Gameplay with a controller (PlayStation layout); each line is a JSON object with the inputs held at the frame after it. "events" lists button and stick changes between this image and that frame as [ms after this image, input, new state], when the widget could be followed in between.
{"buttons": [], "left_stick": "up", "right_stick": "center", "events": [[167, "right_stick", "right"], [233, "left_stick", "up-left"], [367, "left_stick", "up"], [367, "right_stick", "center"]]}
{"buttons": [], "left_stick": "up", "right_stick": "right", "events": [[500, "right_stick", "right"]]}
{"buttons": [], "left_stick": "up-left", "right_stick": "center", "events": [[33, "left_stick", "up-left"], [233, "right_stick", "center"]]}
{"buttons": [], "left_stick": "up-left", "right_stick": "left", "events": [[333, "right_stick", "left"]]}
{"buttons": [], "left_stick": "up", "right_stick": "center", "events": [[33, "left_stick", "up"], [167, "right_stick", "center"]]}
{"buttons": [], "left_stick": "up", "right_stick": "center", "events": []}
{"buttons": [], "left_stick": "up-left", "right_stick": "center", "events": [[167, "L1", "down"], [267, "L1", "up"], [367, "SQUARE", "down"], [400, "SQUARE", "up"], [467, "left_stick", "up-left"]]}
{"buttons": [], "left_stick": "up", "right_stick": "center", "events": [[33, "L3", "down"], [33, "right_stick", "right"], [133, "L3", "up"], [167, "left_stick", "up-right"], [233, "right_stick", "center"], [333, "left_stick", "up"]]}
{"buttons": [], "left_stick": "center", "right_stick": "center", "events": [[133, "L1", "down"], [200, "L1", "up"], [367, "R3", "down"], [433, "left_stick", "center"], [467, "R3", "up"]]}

···

What is being asked | Reproduce the entries exactly, each one as given.

Finished exercise |
Gameplay with a controller (PlayStation layout); each line is a JSON object with the inputs held at the frame after it. "events" lists button and stick changes between this image and that frame as [ms after this image, input, new state], when the widget could be followed in between.
{"buttons": [], "left_stick": "up", "right_stick": "center", "events": [[167, "right_stick", "right"], [233, "left_stick", "up-left"], [367, "left_stick", "up"], [367, "right_stick", "center"]]}
{"buttons": [], "left_stick": "up", "right_stick": "right", "events": [[500, "right_stick", "right"]]}
{"buttons": [], "left_stick": "up-left", "right_stick": "center", "events": [[33, "left_stick", "up-left"], [233, "right_stick", "center"]]}
{"buttons": [], "left_stick": "up-left", "right_stick": "left", "events": [[333, "right_stick", "left"]]}
{"buttons": [], "left_stick": "up", "right_stick": "center", "events": [[33, "left_stick", "up"], [167, "right_stick", "center"]]}
{"buttons": [], "left_stick": "up", "right_stick": "center", "events": []}
{"buttons": [], "left_stick": "up-left", "right_stick": "center", "events": [[167, "L1", "down"], [267, "L1", "up"], [367, "SQUARE", "down"], [400, "SQUARE", "up"], [467, "left_stick", "up-left"]]}
{"buttons": [], "left_stick": "up", "right_stick": "center", "events": [[33, "L3", "down"], [33, "right_stick", "right"], [133, "L3", "up"], [167, "left_stick", "up-right"], [233, "right_stick", "center"], [333, "left_stick", "up"]]}
{"buttons": [], "left_stick": "center", "right_stick": "center", "events": [[133, "L1", "down"], [200, "L1", "up"], [367, "R3", "down"], [433, "left_stick", "center"], [467, "R3", "up"]]}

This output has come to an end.